Exercise goal |
Read the listing below and copy out every line that holds "labels".

Task inputs |
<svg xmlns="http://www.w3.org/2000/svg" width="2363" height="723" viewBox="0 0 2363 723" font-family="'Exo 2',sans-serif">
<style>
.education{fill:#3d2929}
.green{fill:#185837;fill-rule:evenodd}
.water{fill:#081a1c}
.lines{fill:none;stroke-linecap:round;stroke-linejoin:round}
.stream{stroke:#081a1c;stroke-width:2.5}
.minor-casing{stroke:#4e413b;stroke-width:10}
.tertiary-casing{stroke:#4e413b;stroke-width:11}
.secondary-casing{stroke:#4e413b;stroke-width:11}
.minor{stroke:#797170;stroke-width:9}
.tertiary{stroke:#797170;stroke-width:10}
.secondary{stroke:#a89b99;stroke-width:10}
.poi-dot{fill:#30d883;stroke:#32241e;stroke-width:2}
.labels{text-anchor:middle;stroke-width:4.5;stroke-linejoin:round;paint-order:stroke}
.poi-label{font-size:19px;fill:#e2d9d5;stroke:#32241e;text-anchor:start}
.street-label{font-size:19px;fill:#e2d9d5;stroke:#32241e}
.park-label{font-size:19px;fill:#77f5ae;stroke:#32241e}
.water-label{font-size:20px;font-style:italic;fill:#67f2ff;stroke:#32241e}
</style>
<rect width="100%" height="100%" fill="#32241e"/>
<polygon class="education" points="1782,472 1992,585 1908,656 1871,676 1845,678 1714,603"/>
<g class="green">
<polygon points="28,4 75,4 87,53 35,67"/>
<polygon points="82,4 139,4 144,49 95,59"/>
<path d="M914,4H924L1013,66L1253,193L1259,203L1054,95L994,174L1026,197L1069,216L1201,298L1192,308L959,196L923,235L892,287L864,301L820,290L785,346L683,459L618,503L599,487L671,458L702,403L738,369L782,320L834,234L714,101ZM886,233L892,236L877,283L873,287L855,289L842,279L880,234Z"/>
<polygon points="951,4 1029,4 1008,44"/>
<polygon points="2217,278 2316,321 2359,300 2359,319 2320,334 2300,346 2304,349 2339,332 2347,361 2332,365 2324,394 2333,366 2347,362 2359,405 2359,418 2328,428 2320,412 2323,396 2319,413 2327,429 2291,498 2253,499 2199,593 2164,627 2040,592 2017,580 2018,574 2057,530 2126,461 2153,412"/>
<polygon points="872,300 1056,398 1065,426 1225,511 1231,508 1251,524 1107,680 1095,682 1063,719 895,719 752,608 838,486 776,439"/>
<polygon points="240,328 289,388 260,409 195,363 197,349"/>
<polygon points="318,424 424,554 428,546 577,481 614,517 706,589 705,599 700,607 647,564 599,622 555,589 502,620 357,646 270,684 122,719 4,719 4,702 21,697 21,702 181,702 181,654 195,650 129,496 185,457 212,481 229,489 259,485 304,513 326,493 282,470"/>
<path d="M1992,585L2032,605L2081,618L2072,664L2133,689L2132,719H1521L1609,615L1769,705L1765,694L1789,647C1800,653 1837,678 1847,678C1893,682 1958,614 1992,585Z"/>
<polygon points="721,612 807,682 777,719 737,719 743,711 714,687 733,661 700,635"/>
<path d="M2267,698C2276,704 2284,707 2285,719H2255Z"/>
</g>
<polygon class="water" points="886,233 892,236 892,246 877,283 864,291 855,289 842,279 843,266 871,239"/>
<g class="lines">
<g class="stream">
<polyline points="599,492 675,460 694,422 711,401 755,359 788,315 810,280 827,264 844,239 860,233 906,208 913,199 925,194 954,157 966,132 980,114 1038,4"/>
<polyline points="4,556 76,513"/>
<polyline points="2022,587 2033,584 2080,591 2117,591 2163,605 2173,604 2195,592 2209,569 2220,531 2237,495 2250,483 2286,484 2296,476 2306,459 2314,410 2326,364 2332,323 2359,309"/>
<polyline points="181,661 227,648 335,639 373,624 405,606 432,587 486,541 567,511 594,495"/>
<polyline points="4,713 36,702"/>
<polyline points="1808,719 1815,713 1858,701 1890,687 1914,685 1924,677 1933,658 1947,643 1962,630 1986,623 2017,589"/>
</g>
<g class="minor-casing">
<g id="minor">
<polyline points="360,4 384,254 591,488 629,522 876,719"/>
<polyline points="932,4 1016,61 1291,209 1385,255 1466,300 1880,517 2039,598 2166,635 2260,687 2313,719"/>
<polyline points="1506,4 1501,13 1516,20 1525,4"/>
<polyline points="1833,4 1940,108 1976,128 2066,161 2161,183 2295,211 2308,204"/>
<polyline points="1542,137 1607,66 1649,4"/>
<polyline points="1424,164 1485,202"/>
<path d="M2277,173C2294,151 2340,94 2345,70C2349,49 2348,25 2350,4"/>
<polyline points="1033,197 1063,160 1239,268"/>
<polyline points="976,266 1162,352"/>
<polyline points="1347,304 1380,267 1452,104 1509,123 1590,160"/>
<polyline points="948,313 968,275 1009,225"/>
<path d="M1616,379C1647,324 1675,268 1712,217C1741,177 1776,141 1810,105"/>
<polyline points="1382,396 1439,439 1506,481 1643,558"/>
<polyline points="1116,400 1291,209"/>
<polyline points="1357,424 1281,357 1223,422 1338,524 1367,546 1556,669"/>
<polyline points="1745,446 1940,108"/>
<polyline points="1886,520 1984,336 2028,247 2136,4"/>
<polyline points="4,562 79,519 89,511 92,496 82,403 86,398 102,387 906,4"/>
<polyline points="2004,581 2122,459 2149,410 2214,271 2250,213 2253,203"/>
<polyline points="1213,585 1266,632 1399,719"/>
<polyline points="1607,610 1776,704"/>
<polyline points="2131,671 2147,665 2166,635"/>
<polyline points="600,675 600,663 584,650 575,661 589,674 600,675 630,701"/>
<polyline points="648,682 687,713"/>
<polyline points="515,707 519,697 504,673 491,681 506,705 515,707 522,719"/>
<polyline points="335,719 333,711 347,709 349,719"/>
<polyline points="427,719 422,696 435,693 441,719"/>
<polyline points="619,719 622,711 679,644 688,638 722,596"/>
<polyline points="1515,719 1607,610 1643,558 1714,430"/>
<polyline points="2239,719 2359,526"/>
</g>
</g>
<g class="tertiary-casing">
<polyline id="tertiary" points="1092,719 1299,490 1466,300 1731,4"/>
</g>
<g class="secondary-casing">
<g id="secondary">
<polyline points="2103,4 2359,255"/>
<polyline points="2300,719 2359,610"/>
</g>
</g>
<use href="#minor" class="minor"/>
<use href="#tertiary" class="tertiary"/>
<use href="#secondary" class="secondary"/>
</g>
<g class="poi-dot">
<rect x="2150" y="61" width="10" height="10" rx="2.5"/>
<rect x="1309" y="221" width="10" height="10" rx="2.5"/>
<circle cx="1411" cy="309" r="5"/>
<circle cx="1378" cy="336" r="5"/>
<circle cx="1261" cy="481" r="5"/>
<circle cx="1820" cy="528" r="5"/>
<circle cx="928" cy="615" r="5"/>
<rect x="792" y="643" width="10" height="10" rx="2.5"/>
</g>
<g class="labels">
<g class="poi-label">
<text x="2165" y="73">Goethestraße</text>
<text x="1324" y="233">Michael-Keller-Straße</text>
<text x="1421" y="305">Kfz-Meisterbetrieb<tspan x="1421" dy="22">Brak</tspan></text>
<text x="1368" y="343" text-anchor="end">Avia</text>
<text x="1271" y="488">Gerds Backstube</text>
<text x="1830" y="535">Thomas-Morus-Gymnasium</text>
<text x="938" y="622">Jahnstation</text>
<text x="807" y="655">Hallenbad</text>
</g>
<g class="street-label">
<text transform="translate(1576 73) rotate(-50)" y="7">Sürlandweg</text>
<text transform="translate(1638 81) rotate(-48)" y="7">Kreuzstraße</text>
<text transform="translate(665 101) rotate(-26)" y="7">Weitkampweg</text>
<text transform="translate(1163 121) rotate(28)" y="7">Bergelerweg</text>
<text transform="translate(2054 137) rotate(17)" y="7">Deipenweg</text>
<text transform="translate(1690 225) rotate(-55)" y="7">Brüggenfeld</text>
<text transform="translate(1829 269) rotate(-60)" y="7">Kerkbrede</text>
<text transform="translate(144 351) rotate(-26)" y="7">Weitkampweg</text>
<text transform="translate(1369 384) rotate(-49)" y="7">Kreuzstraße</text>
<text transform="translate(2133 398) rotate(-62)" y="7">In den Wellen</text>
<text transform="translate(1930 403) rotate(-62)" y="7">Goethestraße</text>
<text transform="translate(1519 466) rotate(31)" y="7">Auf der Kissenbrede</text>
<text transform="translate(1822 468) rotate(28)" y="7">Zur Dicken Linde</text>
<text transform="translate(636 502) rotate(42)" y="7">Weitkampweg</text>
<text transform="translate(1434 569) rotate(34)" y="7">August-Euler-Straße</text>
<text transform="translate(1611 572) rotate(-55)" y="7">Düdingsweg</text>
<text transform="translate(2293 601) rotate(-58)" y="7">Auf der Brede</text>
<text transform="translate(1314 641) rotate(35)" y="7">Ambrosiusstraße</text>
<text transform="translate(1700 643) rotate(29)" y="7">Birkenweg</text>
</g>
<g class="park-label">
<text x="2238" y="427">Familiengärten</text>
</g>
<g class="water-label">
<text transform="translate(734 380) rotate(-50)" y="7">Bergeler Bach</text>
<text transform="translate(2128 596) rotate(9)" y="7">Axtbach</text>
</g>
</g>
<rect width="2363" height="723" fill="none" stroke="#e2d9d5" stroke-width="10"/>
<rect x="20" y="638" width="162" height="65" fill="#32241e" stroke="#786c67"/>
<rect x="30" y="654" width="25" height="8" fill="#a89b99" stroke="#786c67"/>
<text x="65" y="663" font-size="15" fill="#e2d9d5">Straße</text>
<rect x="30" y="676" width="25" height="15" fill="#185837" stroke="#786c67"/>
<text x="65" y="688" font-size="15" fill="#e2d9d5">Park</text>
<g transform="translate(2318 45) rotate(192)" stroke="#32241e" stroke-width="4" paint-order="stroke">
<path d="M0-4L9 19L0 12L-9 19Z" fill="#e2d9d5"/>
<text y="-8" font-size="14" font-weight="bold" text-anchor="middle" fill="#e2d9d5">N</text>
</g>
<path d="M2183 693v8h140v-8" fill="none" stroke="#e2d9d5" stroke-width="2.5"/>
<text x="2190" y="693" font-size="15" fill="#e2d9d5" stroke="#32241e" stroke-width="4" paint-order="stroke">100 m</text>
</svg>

Solved exercise |
.labels{text-anchor:middle;stroke-width:4.5;stroke-linejoin:round;paint-order:stroke}
<g class="labels">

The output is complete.